Harmonia School is excited for all of the students who will be performing on our fall recitals! Whether you are a seasoned performer, or this is your first time singing or playing in public, we want to equip you to feel confident. If you struggle with stage fright, know that you are not alone! Most musicians, even professionals, battle feelings of anxiety when walking on stage. Lynne Latham, founder of Latham Music, shares the following tips on Children’s Music Workshop in an article entitled “Stage Fright Management.”

Waiting backstage, the familiar symptoms return. The palms moisten, the stomach becomes queasy, the heart beats harder and faster, breathing becomes more shallow, the knees feel weak. Is it possible to overcome the body’s natural defense mechanisms? To use the surge of adrenalin in a positive way to enhance instead of hinder a performance? Of course it is. It just takes some understanding and practice.

Fight or Flight: The Human Body in Survival Mode

Those familiar feelings are caused by the production of adrenalin. How do you minimize the negative effects of adrenalin? By changing your perception, by viewing the physical changes as excitement, not panic. By learning to slow down, breathe deeply and focus that additional energy into a passionate and exciting performance. This takes practice.

Prepare, Prepare, Prepare Again!

Lack of preparation is a leading cause of stage fright. If a performer is unsure of his or her technical ability to pull off a successful performance, that adds even more pressure and jitters. Especially in the public school setting, there is rarely enough time to fully prepare students for performance.

Act the Part

Performing is as much “acting” a part as it is executing a technical feat. Attend a live performance featuring a professional artist on their instrument, and pay attention not only to the “music” being performed, but the “music” being portrayed – pay attention to the body language, posture, and breathing of the person on stage. Try to imitate this when you practice. Amazingly, the body becomes more relaxed, the breathing deeper, posture is better. You have reached outside of yourself and removed the internal pressure by pretending to be someone else. Focusing on something external actually improves focus on the task at hand, which is a secure, confident performance.

Visualization

Potential memory slips are often a source of anxiety for performers. To remove this internal pressure, write a story about the work to be performed, putting specific feelings, actions and pictures with each section. Then, close your eyes and “run” the story in your head. Think about how important it is to communicate that story to your audience through your playing.

Before your performance, go off alone, close your eyes, and imagine playing the piece you are performing in a safe place (at home in your bedroom, on a relaxing beach, etc.). Allow that peaceful feeling to carry into your performance.
Finally, practice performing! Play or sing your piece in front of anyone – your family, your friends, etc. The more “real time” performance practice you have, the less frightening the actual performance will be.

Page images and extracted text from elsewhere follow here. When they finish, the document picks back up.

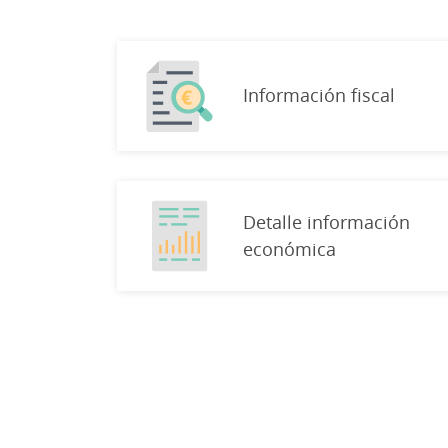
Información fiscal
Detalle información
económica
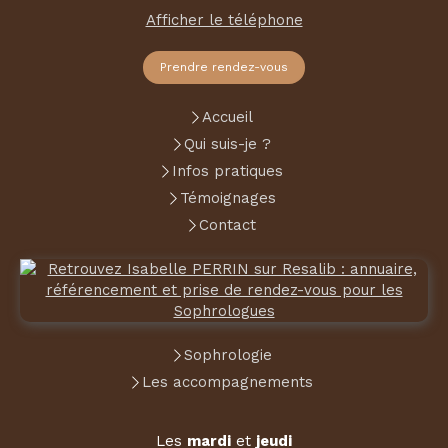
Afficher le téléphone
Prendre rendez-vous
Accueil
Qui suis-je ?
Infos pratiques
Témoignages
Contact
Sophrologie
Les accompagnements
Les
mardi
et
jeudi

Diet, Sleep, and Other Management Skills

  • Avoid caffeine, weaning yourself as early as two weeks prior to a performance. The increased adrenalin flow will be much harder to control.
  • Avoid processed sugars (i.e., candy, soft drinks).
  • Eat a good meal, high in complex carbohydrates, low in sugars and fats. Pasta is an excellent choice, along with fresh vegetables and fruit.
  • Arrive at the performance as rested as possible, establishing a consistent sleep pattern two weeks before a performance.
  • Do not compare yourself to other performers!
  • Try to remember to breathe deeply before beginning any music-making. Good oxygen flow to muscles will steady nerves.
  • Find a quiet, safe place to relax before performances.
  • Laughter is a wonderful tension release!
  • Always remember that music-making is fun!